**QUÉ SE PIDE**
Por favor, reproduce el texto de abajo sobre los delitos de menores desde "La otra verdad" hasta "mi experiencia personal." y cambia "menores" por "adolescentes".

La otra verdad



Emilio Sanz
. www.PiensaunPoco.com

No parecía mal chico         Estos días pasados nos hemos estremecido con las noticias que aparecían sobre delitos cometidos por menores. Mucho se ha discutido –y se discutirá– sobre el problema. Yo intento aportar mi granito de arena a la cuestión, basada en mi experiencia personal.

        Una de mis primeras intervenciones profesionales como abogado, hace ya varios lustros, consistió en asistir a un chico de diecisiete años, detenido en un hospital, acusado de forzar las cajas de monedas de los televisores de las habitaciones vacías. No era el primer problema que tenía el chaval: aunque no había sido condenado nunca, unos meses antes había pasado en la cárcel un par de semanas en prisión provisional. La legislación de entonces ordenaba el ingreso en prisión de los mayores de dieciséis años.

        El aspecto del chico era de lo más normal. Buena pinta. Educado. Limpio. Sabía expresarse, y su modo de comportarse dejaba claro que no era un tipo marginal, ni procedente de malos ambientes. He de decir que me cayó bien el muchacho, y que me dijo toda la verdad en la entrevista previa a su declaración. Cuando el juez, al terminar aquella diligencia, le dijo que iba a ir a la cárcel, me asombré al ver cómo el detenido se ponía de rodillas y suplicaba cualquier cosa menos la cárcel.

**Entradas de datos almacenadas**
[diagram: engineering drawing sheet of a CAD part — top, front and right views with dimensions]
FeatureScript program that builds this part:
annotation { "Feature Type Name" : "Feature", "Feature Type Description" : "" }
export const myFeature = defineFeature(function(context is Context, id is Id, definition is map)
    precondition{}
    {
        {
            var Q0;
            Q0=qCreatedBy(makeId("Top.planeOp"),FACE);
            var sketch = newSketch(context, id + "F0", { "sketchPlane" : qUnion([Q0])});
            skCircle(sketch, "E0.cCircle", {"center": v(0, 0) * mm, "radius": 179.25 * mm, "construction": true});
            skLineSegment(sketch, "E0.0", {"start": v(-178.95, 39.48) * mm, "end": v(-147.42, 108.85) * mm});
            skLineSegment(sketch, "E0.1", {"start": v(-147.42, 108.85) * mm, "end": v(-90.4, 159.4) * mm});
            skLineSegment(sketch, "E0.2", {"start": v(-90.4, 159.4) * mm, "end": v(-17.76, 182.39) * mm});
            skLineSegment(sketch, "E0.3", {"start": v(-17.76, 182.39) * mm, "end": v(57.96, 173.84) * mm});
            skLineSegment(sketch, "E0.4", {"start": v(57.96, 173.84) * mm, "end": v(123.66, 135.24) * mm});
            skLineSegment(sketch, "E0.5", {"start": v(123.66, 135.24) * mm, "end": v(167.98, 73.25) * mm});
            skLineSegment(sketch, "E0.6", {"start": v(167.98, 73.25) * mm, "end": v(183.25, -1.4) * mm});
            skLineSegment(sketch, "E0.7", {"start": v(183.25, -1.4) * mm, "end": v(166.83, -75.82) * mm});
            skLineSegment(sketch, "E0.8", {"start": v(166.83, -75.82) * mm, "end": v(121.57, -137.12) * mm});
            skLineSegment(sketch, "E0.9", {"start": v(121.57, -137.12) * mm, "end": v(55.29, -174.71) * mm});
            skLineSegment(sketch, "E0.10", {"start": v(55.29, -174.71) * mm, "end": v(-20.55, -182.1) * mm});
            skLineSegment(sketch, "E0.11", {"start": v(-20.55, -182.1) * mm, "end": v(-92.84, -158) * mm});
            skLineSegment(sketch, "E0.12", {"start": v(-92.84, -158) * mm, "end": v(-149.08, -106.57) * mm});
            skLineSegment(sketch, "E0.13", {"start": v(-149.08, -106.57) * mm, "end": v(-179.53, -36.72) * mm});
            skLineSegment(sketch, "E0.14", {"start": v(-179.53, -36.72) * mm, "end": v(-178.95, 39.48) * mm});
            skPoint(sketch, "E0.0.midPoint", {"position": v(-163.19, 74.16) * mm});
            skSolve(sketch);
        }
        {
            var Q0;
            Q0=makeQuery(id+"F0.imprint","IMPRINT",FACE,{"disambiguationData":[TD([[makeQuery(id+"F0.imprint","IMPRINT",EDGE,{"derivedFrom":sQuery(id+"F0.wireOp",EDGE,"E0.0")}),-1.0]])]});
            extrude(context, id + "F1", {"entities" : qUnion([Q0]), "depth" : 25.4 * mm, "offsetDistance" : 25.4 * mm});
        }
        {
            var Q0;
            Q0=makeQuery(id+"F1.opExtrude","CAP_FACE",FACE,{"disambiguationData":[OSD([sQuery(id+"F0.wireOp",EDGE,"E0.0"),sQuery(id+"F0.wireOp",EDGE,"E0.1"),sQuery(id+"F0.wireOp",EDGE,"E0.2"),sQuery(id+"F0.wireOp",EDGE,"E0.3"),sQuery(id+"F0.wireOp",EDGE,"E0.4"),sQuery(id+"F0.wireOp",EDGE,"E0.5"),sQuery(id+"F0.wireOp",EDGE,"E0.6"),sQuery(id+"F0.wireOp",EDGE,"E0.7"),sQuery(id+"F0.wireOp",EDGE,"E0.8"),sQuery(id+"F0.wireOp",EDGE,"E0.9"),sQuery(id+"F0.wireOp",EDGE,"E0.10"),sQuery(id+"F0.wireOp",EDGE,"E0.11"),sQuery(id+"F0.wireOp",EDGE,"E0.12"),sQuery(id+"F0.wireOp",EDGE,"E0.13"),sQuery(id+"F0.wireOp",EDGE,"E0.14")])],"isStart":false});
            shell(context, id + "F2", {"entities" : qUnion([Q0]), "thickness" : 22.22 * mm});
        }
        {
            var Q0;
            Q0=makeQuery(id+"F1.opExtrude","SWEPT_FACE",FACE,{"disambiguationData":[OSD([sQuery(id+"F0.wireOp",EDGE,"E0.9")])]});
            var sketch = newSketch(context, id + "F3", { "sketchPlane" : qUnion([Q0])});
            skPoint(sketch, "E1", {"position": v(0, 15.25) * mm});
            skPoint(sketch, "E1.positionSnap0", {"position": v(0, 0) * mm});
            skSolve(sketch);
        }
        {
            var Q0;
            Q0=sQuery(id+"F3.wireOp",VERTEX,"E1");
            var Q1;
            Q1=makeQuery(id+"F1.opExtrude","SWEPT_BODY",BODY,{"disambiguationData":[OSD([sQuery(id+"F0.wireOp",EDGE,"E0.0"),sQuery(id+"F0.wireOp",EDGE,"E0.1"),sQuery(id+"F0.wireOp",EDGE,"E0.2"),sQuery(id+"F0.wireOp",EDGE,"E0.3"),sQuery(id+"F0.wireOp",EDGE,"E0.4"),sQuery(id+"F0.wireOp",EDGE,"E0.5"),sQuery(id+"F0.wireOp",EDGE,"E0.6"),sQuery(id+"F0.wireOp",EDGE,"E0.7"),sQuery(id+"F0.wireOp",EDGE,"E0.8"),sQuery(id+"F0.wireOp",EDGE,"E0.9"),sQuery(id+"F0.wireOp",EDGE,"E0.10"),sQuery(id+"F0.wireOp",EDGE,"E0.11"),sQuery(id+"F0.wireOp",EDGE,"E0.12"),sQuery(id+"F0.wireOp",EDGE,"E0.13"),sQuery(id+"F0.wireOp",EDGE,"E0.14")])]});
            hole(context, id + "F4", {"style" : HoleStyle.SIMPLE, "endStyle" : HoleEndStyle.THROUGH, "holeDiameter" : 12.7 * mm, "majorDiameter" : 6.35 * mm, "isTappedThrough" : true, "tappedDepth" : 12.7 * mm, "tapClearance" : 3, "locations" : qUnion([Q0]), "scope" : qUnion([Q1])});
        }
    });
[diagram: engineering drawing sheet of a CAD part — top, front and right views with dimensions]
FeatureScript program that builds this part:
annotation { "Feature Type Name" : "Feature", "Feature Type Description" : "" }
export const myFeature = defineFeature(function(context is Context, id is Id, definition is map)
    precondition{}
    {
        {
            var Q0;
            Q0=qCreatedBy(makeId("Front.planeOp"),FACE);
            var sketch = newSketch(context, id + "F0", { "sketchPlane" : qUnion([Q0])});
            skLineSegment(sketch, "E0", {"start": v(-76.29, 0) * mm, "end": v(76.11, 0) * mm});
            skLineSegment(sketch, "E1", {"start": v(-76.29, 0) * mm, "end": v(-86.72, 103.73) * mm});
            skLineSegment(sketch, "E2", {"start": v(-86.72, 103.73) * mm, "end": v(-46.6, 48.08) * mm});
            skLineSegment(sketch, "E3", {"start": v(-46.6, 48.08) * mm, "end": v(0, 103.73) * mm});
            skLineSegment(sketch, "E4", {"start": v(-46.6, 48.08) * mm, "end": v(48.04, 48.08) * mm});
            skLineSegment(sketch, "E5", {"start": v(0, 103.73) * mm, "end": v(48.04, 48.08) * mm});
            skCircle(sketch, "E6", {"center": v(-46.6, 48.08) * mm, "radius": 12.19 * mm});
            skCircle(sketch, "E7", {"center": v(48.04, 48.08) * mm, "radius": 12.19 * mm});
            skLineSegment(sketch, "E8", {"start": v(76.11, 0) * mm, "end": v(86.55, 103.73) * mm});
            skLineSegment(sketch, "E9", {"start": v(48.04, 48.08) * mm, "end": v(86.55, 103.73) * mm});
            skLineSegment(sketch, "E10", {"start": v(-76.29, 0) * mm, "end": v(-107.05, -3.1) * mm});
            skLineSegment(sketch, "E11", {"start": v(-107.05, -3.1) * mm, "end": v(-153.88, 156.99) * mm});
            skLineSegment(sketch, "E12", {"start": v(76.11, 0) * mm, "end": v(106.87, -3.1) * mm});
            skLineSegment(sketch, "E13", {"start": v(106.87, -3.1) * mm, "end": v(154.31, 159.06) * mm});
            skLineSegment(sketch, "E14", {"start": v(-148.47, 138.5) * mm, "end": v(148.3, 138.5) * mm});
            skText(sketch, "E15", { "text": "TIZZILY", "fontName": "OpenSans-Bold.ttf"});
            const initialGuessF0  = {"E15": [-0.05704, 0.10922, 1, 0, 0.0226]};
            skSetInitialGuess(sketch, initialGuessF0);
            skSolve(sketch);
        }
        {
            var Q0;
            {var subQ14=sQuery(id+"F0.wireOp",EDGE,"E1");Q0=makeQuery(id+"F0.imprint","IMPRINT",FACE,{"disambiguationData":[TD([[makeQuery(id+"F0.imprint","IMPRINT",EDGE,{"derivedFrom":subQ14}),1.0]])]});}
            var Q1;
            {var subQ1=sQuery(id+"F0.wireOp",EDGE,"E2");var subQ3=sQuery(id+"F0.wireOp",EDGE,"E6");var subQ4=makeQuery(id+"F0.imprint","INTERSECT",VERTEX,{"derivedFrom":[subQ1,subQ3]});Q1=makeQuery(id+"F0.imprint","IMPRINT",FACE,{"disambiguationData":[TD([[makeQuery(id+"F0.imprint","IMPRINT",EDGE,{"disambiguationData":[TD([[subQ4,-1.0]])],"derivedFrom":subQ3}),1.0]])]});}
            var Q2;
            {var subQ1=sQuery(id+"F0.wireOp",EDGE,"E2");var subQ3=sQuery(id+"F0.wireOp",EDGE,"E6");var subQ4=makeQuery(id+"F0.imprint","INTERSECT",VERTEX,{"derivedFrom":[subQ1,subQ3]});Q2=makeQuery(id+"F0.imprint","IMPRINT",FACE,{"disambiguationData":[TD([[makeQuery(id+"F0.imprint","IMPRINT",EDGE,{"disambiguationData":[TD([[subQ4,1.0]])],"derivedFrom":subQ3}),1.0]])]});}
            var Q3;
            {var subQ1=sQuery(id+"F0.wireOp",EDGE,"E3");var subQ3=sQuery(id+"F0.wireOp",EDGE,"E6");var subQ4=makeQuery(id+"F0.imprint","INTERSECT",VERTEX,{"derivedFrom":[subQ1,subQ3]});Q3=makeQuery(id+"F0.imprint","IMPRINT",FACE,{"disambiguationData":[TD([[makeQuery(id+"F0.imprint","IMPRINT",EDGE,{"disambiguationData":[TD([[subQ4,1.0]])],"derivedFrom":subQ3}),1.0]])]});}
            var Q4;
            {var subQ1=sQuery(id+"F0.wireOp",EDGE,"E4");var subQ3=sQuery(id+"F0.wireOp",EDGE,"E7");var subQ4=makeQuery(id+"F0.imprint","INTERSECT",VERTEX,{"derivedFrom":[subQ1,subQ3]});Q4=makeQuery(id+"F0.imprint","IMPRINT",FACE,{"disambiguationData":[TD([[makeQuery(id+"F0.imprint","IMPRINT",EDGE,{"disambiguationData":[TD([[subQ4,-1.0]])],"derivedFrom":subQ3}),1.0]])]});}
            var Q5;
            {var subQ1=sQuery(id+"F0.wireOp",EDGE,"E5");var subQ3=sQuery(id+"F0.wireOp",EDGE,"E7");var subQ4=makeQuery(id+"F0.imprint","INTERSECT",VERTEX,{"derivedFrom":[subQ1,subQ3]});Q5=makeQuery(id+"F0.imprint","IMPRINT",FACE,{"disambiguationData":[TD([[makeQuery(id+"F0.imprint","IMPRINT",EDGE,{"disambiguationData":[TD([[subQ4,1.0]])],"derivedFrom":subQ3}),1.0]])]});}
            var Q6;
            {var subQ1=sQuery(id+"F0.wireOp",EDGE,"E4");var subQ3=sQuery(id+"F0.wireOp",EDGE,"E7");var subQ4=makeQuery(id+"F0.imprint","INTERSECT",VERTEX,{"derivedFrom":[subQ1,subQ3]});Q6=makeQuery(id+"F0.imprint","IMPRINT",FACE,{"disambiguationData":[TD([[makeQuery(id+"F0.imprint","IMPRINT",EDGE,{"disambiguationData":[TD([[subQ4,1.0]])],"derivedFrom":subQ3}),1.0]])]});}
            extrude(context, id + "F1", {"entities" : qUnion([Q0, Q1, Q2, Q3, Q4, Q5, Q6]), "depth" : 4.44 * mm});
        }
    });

**SOLUCIÓN DEL PROBLEMA**
La otra verdad



Emilio Sanz
. www.PiensaunPoco.com

No parecía mal chico         Estos días pasados nos hemos estremecido con las noticias que aparecían sobre delitos cometidos por adolescentes. Mucho se ha discutido –y se discutirá– sobre el problema. Yo intento aportar mi granito de arena a la cuestión, basada en mi experiencia personal.